I love Argentina – it’s a wonderful country. My husband and I spent our honeymoon there, and we went back several times – each time was magical. That’s why, when I saw this book was set in Argentina, I didn’t hesitate to buy it. It lived up to my expectations – it was fast-paced, fun, thought-provoking, and I learned much about Argentina’s history. If you like spy stories (think James Bond!) and history, a dash of romance, and lots of adventure, then this book (based on a real person!) is for you.
A fantastic historical novel set mainly in Argentina during the Napoleonic wars. Burke (James Burke!) is a spy for the English who doesn’t hesitate to work for what he feels is right against a background of war and greed, as gold and silver are used to fuel the huge war machines of the three great powers of the time: England, France, and Spain. “Burke in the Land of Silver” took me back to a country I love, Argentina, and I learned much that I didn’t know about its history. But mostly, I followed the fascinating adventures of a gentleman spy caught between three warring countries intent on sacrificing their young men in order to gain wealth and power. The book was wonderfully researched and fast-paced. I couldn’t put it down, and I’m eagerly looking forward to reading the next books in the series.
Questions for the author:
Me: What made you choose James Burke as a character?

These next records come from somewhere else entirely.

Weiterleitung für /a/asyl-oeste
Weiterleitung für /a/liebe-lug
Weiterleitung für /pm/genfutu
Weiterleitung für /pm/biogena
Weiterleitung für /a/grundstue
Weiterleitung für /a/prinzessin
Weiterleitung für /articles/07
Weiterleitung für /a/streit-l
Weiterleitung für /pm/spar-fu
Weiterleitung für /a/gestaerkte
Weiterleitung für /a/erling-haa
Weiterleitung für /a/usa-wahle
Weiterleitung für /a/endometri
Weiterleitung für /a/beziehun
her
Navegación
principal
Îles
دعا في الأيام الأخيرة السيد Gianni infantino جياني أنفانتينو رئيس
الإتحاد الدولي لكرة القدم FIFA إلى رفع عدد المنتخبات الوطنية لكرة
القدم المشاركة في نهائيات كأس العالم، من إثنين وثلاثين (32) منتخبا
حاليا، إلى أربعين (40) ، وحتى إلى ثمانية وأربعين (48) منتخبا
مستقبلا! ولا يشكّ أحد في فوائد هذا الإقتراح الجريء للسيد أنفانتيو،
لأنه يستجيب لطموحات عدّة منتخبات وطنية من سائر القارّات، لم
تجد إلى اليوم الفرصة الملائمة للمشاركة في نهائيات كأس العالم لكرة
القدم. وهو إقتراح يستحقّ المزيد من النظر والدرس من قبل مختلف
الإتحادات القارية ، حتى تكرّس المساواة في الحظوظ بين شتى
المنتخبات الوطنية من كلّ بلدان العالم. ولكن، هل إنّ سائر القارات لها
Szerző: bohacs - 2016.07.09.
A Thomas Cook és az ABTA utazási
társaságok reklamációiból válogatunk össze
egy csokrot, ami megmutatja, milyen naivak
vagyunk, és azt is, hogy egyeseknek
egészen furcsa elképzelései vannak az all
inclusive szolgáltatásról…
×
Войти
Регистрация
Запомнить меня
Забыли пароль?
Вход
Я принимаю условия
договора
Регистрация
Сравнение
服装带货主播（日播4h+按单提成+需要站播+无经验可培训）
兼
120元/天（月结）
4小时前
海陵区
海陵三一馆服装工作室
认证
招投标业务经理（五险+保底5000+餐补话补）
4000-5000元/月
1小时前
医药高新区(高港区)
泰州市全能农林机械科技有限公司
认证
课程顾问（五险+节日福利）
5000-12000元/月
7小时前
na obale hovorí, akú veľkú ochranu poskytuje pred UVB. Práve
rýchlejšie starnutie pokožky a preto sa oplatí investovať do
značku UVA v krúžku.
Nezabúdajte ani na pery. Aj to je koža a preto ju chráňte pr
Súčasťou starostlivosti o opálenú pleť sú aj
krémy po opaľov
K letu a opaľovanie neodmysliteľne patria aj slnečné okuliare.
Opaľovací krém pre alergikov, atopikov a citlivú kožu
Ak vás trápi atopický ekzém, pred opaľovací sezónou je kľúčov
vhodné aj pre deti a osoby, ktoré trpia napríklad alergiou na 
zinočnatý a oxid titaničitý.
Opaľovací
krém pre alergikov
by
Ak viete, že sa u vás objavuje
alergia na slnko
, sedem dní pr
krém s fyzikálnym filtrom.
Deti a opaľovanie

After I wrote ‘The White Rajah’
my agent (yes, I did briefly have one) said that I needed to write something more accessible as a first novel. He wanted it to be historical. So I was looking for possible story material and I mentioned this to friends, including an American woman I had met in Argentina. She said that there were lots of potential stories around Europeans who had been involved in the opening up of that country, so I started reading around the period and came on some references to James Burke. He sounded interesting, so I tried to research him. The only thing I could find in English was in an Irish journal. (I’m pretty sure there is a reference in the Historical Note at the end of the book, which answers some of your other questions too.) There is other stuff, much of it in Spanish, which I don’t read. Anyway, limited as it was (he was a spy so we really don’t know that much) it gave the basis for the story. The outline of the tale is all true. He was almost certainly the lover of the Viceroy’s mistress, the Queen of Spain (but so were half the court) and the Princess in Brazil. He did spy in Argentina and help the British invade. The British fleet was guided up La Plata in fog by a local pilot, though the details in the story are entirely fictional. The details of the invasion are pretty accurate as are the politics. We were ‘liberating’ Iraq at the time and I was very struck by the way in which we told the people of Buenos Aires that we were ‘liberating’ them. I’ve seen the proclamation (in English and Spanish) in a museum here. The details of the defeat of the British are entirely fictional, though they were firmly defeated
Me: Had you been to Argentina before you wrote the book?
Tom: Yes, as you can see from this, I have been to Argentina before. Far, far too often. I really did ride through snow in the Andes because I wanted to know what it was like. Cold. That’s the answer. Very, very cold. But staggeringly beautiful.
Me: What is fact and what is fiction in the story? (Note: There is a list at the beginning of the book identifying the real people.)
Tom: The events in Spain all really happened, though Burke couldn’t have been in Madrid for the uprising. The timings are out by a few weeks, but I cheated. It’s too good a story and the details of the attack on the coach are true.
Wellington really was preparing an army to invade South America. The decision was made to divert it to the Peninsula, thus arguably changing the course of world history.
De Linears was a real person and I suspect deeply unpleasant. He was pretty certainly a duplicitous bastard, but details of his duplicity are imagined.
Burke did go to Argentina. He did work alongside a Mr O’Gorman, he did seduce Ana, he did cross the Andes and explore Chile and Bolivia, he did aid the invasion. The plot outline is essentially all true.
The part with de Linears (real person) is made up, as is the British defeat. (They were defeated but not like that.) And Burke really did run off with Ana, but they split up before he got back to England.
Me: I loved the character – he’s so romantic, idealistic, (yet not naive), and he’s got a very strong moral fiber. I can see where that makes it hard for him to follow certain orders or remain loyal to what he sees as a corrupt system. Is this how you wanted to portray James Burke? What ideals do you want to convey with your hero?
Tom: I see Burke as someone who was desperate to be accepted as a gentleman and who wanted to succeed in life. He wants to be ruthless and get ahead, but he is handicapped by a fundamental decentness. I wanted a hero who is romantic and brave and all the other things but also a bit of a chancer and an appalling snob. There’s more than a touch of Fleming’s Bond about him.
Me: I see that! It’s exactly what I meant. Thank you so much, Tom for chatting with me!
A note to my readers – Tom Williams was in Argentina as I wrote this, and very kindly took the time off his vacation to answer my questions!